What times do you train? Point her out to me and I'll show you how to go on and I'll tell you if she's worth a date.

If your taking dating advice of a bunch of testosterone fuelled knuckle draggers and hoping to get places you really aren't ready for the let down. If you need advice on how to be yourself then your screwed? If there isn't a open invite to go talk your pretty screwed again. So just go for the ugly fat one who keeps stretching her hamstrings whilst your on the bench for you


----------



## onthebuild (Sep 3, 2011)

RalphWiggum said:


> I go to virgin in kirkstall... Which gym do you take selfies in? lololololol sorry couldn't resist...


Puregym... soon to be virgin in kirkstall if that's where all the decent women are at :lol:


----------



## rectus (Jan 18, 2012)

A girl at the gym fancies me, she used the treadmill next to mine. She pretends not to notice me but I know she is playing hard-to-get because she runs away when I chase her in the car park.


----------



## RalphWiggum (Jul 12, 2013)

Train at about 5ish most days.

To be honest I'm never gonna talk to her, she's well outta my league and as one fella has already said I've put that pussy on an out of reach pedestal...

I'll stick to my ugly fat ones haha


----------



## Merouria (Sep 16, 2007)

cgospodinov said:


> never actually seen someone hitting on a girl at my gym.. *i do look at good looking girls often but thats about it..* havent really had a conversation with any except the ones that ik from college or the personal trainers haha


Glanced at your avi and thought ... yeah, sounds bout right ...

j/k :lol:


----------



## DazUKM (Nov 22, 2012)

mixerD1 said:


> You're not ready for this...save yerself the embarrassment.


remember if it goes wrong ur going to have to find a new gym

no pressure


----------



## Carbon-12 (Feb 26, 2013)

Merouria said:


> Glanced at your avi and thought ... yeah, sounds bout right ...
> 
> j/k :lol:


harsh!! -.- and just no.. theres no such thing as finding a girl at the gym lolol.


----------



## RalphWiggum (Jul 12, 2013)

D9S4 said:


> remember if it goes wrong ur going to have to find a new gym
> 
> no pressure


Meh I don't even like my gym.
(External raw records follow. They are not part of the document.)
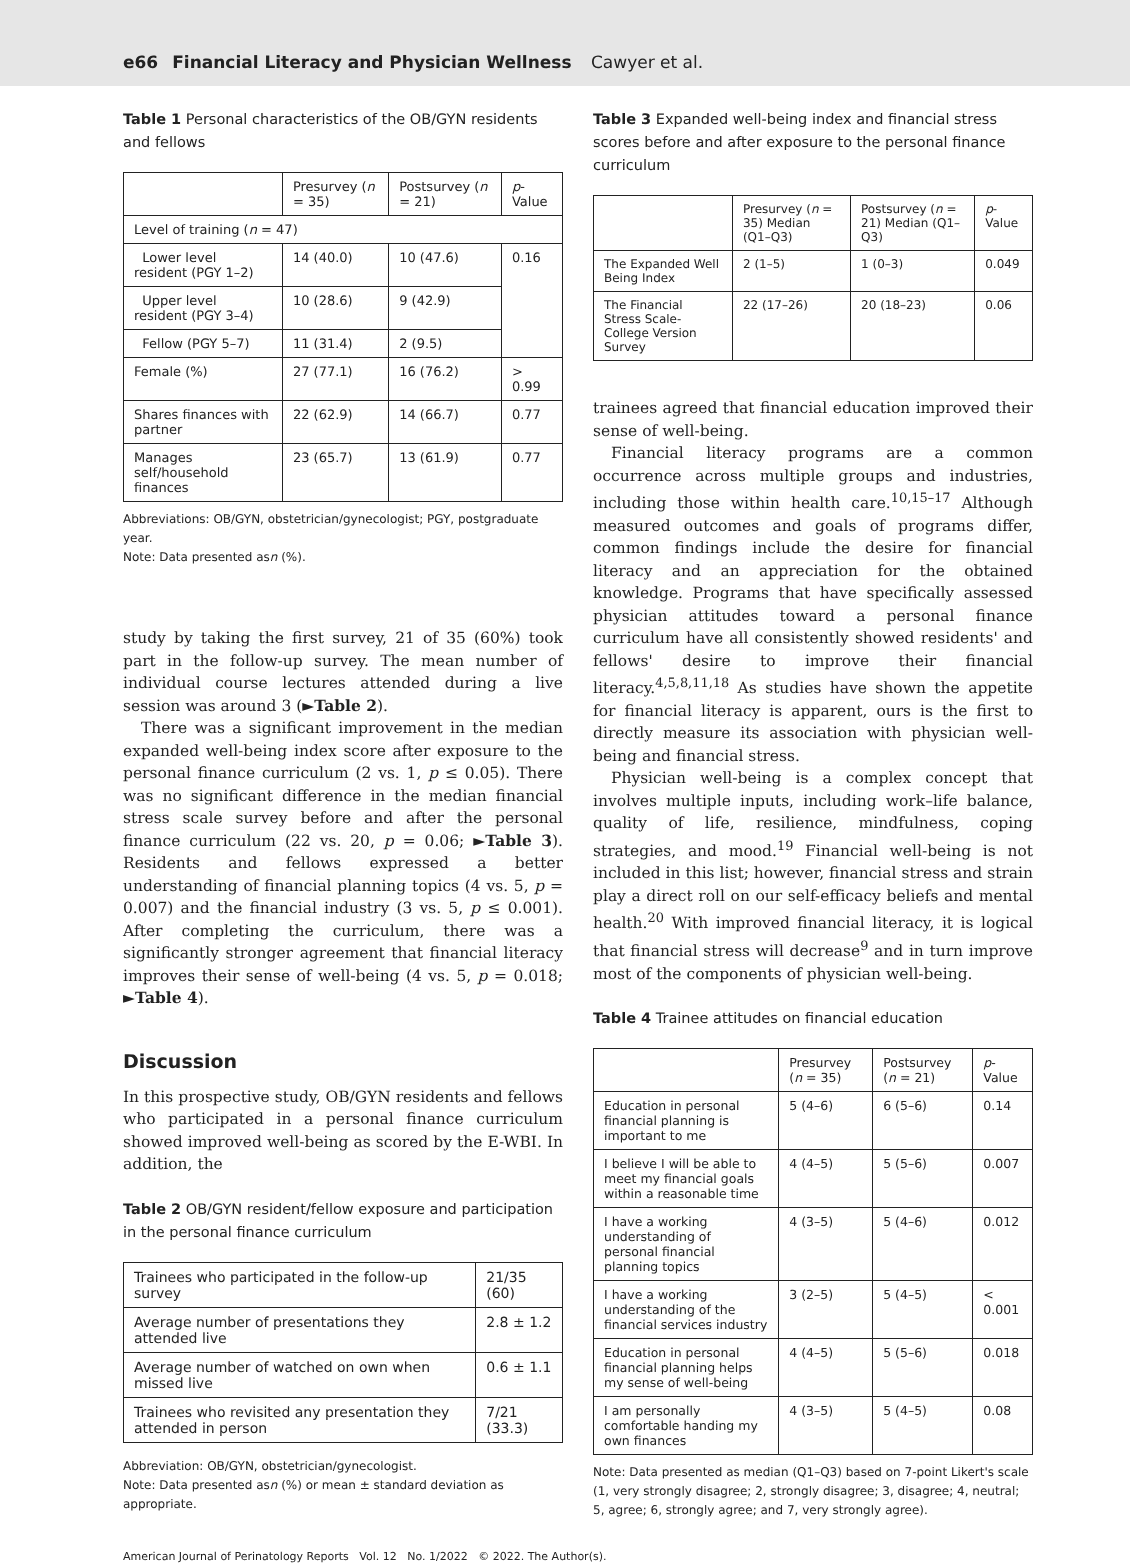e66 Financial Literacy and Physician Wellness Cawyer et al.
Table 1 Personal characteristics of the OB/GYN residents and fellows
| | Presurvey ( n = 35) | Postsurvey ( n = 21) | p -Value |
| --- | --- | --- | --- |
| Level of training ( n = 47) | | | |
| Lower level resident (PGY 1–2) | 14 (40.0) | 10 (47.6) | 0.16 |
| Upper level resident (PGY 3–4) | 10 (28.6) | 9 (42.9) | |
| Fellow (PGY 5–7) | 11 (31.4) | 2 (9.5) | |
| Female (%) | 27 (77.1) | 16 (76.2) | > 0.99 |
| Shares finances with partner | 22 (62.9) | 14 (66.7) | 0.77 |
| Manages self/household finances | 23 (65.7) | 13 (61.9) | 0.77 |
Abbreviations: OB/GYN, obstetrician/gynecologist; PGY, postgraduate year.
Note: Data presented asn (%).
study by taking the first survey, 21 of 35 (60%) took part in the follow-up survey. The mean number of individual course lectures attended during a live session was around 3 (►Table 2).
There was a significant improvement in the median expanded well-being index score after exposure to the personal finance curriculum (2 vs. 1, p ≤ 0.05). There was no significant difference in the median financial stress scale survey before and after the personal finance curriculum (22 vs. 20, p = 0.06; ►Table 3). Residents and fellows expressed a better understanding of financial planning topics (4 vs. 5, p = 0.007) and the financial industry (3 vs. 5, p ≤ 0.001). After completing the curriculum, there was a significantly stronger agreement that financial literacy improves their sense of well-being (4 vs. 5, p = 0.018; ►Table 4).
Discussion
In this prospective study, OB/GYN residents and fellows who participated in a personal finance curriculum showed improved well-being as scored by the E-WBI. In addition, the
Table 2 OB/GYN resident/fellow exposure and participation in the personal finance curriculum
| Trainees who participated in the follow-up survey | 21/35 (60) |
| Average number of presentations they attended live | 2.8 ± 1.2 |
| Average number of watched on own when missed live | 0.6 ± 1.1 |
| Trainees who revisited any presentation they attended in person | 7/21 (33.3) |
Abbreviation: OB/GYN, obstetrician/gynecologist.
Note: Data presented asn (%) or mean ± standard deviation as appropriate.
Table 3 Expanded well-being index and financial stress scores before and after exposure to the personal finance curriculum
| | Presurvey ( n = 35) Median (Q1–Q3) | Postsurvey ( n = 21) Median (Q1–Q3) | p -Value |
| --- | --- | --- | --- |
| The Expanded Well Being Index | 2 (1–5) | 1 (0–3) | 0.049 |
| The Financial Stress Scale-College Version Survey | 22 (17–26) | 20 (18–23) | 0.06 |
trainees agreed that financial education improved their sense of well-being.
Financial literacy programs are a common occurrence across multiple groups and industries, including those within health care.<sup>10,15–17</sup> Although measured outcomes and goals of programs differ, common findings include the desire for financial literacy and an appreciation for the obtained knowledge. Programs that have specifically assessed physician attitudes toward a personal finance curriculum have all consistently showed residents' and fellows' desire to improve their financial literacy.<sup>4,5,8,11,18</sup> As studies have shown the appetite for financial literacy is apparent, ours is the first to directly measure its association with physician well-being and financial stress.
Physician well-being is a complex concept that involves multiple inputs, including work–life balance, quality of life, resilience, mindfulness, coping strategies, and mood.<sup>19</sup> Financial well-being is not included in this list; however, financial stress and strain play a direct roll on our self-efficacy beliefs and mental health.<sup>20</sup> With improved financial literacy, it is logical that financial stress will decrease<sup>9</sup> and in turn improve most of the components of physician well-being.
Table 4 Trainee attitudes on financial education
| | Presurvey ( n = 35) | Postsurvey ( n = 21) | p -Value |
| --- | --- | --- | --- |
| Education in personal financial planning is important to me | 5 (4–6) | 6 (5–6) | 0.14 |
| I believe I will be able to meet my financial goals within a reasonable time | 4 (4–5) | 5 (5–6) | 0.007 |
| I have a working understanding of personal financial planning topics | 4 (3–5) | 5 (4–6) | 0.012 |
| I have a working understanding of the financial services industry | 3 (2–5) | 5 (4–5) | < 0.001 |
| Education in personal financial planning helps my sense of well-being | 4 (4–5) | 5 (5–6) | 0.018 |
| I am personally comfortable handing my own finances | 4 (3–5) | 5 (4–5) | 0.08 |
Note: Data presented as median (Q1–Q3) based on 7-point Likert's scale (1, very strongly disagree; 2, strongly disagree; 3, disagree; 4, neutral; 5, agree; 6, strongly agree; and 7, very strongly agree).
American Journal of Perinatology Reports Vol. 12 No. 1/2022 © 2022. The Author(s).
I need to make the switch to a hardcore gym soon anyway so may as well go out with a bang...


----------



## Merouria (Sep 16, 2007)

cgospodinov said:


> harsh!! -.- and just no.. theres no such thing as finding a girl at the gym lolol.


Plenty of hotties at my gym, i just wait till they come in the sauna lol


----------



## Carbon-12 (Feb 26, 2013)

Merouria said:


> Plenty of hotties at my gym, i just wait till they come in the sauna lol


yeah?? good for u! we got 2 sunas, a steam and aromatherapy room at my gym and surprise surprise they r always empty.. :cursing:


----------



## tamara (Sep 23, 2012)

When I go to my gym after 5pm there's a guy there who I talk to now an again. His first approach was when I was picking my callouses in between sets of lat pulldowns, he said O love rub some of this on your hands, he had some liquid grip stuff. I rubbed it in and that was that. First contact done!


----------



## BoxerJay (Jan 11, 2011)

bailey-bose said:


> stand behind her when she's squatting and smell her hair


hahaha love this!


----------



## jakery96 (Jul 17, 2013)

just go up to her and say "wanna bang in the toilets?"

I guarantee it will work


----------



## gettingLEAN (Aug 8, 2009)

haha funny

try this OP.. find her name out from sum1 who works at gym! msg her on facebook.. wait 3months for her to reply.. then get talking and help her out by taking her for a few workouts.. true story not sure if this ends up in a massive friend zone or not tho.. will let u know soon lol


----------



## gettingLEAN (Aug 8, 2009)

@RalphWiggum after getting to know this girl also shes outta my league also so will keep u posted how it turns out


----------



## Aslan (Nov 21, 2012)

Slip a load of rohypnol in the water dispenser...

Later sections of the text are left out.